> [Requirement A]: Count the lines in the records that contain the string "NewMaskingEnvironmentWithDefaults", treating case as significant, and give only the number.

Now if I comment the line that does not compile and run the program, I get the following output:

Type of end_pos_name: usize - value: 27
Type of beg_pos_tag: usize - value: 27
Type of end_pos_tag: usize - value: 29
Type of end_pos_name: usize - value: 27
Type of beg_pos_tag: usize - value: 29
Type of end_pos_tag: usize - value: 31

Which is indeed the types and values I expect. So I’m pretty confused as to why the writeInt function does not like them.

When I replace the values of beg_pos_tag and end_pos_tag with hard-coded values like:

const beg_pos_tag: usize = 100;
const end_pos_tag: usize = 102;

It then works. But I don’t understand why.

Could someone explain the reason why it’s not working?

Whether the slice operation buf[start..end] returns a slice with a runtime-known length []u8 or a pointer to an array with a comptime-known length *[2]u8 depends on whether or not the bounds are comptime-known. To illustrate, try compiling the following program:

pub fn main() void {
    var buf = [1]u8{0} ** 16;

    // comptime-known
    const c_start: usize = 4;
    const c_end: usize = c_start + 2;
    const c_slice = buf[c_start..c_end];

    @compileLog(c_start, c_end, c_slice);

    // runtime-known
    var r_start: usize = undefined;
    r_start = 4;
    const r_end: usize = r_start + 2;
    const r_slice = buf[r_start..r_end];

    @compileLog(r_start, r_end, r_slice);
}

Compile Log Output:
@as(usize, 4), @as(usize, 6), @as(*[2]u8, [runtime value])
@as(usize, [runtime value]), @as(usize, [runtime value]), @as([]u8, [runtime value])

Note that the type of the slice is different between the two.

However, there’s a trick you can use to get a slice with a runtime-known start but a comptime-known length to return a pointer to an array: buf[start..][0..length]

This means that if you rewrite the offending line as

std.mem.writeInt(u16, self.buf_cur_item[beg_pos_tag..][0..2], thing.tags[i], little_end);

the slice operation will return a *[2]u8 and the compile error will go away.

end_pos_tag ultimately depends on a runtime value (i), so it is a runtime value itself. When slicing this way, you are losing the comptime information that the slice len is always 2. Instead, you want to do this:

self.buf_cur_item[beg_pos_tag..][0..2]

Note that concatenating slices like this has special handling by the compiler. This way, the compiler will convert the slice to a pointer to a 2-long array.

> [Requirement B]: Print, word for word, the part of the forum thread on slicing and writeInt that opens with the words containing "Now if I comment" and closes with "not like them.".

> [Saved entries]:
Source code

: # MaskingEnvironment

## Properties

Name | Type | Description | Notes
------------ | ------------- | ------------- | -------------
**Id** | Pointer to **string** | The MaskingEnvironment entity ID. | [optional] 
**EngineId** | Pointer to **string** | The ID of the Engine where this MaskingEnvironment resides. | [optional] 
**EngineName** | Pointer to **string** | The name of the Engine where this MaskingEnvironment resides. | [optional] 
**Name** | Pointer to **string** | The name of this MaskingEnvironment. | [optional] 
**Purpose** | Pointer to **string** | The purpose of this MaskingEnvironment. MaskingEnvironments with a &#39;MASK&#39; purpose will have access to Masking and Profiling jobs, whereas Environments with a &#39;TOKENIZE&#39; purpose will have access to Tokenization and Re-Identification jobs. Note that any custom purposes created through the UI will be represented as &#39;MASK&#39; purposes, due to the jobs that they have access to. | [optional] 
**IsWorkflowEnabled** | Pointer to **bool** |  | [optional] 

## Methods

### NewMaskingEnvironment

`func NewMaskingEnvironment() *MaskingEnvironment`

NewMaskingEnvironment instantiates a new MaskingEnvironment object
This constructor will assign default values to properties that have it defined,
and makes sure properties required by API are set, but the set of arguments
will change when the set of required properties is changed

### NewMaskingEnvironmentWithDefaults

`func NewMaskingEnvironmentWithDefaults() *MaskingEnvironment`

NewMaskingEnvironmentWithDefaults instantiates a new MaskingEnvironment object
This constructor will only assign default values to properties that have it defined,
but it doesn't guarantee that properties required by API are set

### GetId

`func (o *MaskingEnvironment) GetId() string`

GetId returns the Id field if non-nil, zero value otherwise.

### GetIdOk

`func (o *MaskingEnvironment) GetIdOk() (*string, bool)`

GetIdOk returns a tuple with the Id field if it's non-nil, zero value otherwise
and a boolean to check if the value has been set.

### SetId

> [Reply A]: 3

> [Reply B]:
Now if I comment the line that does not compile and run the program, I get the following output:

Type of end_pos_name: usize - value: 27
Type of beg_pos_tag: usize - value: 27
Type of end_pos_tag: usize - value: 29
Type of end_pos_name: usize - value: 27
Type of beg_pos_tag: usize - value: 29
Type of end_pos_tag: usize - value: 31

Which is indeed the types and values I expect. So I’m pretty confused as to why the writeInt function does not like them.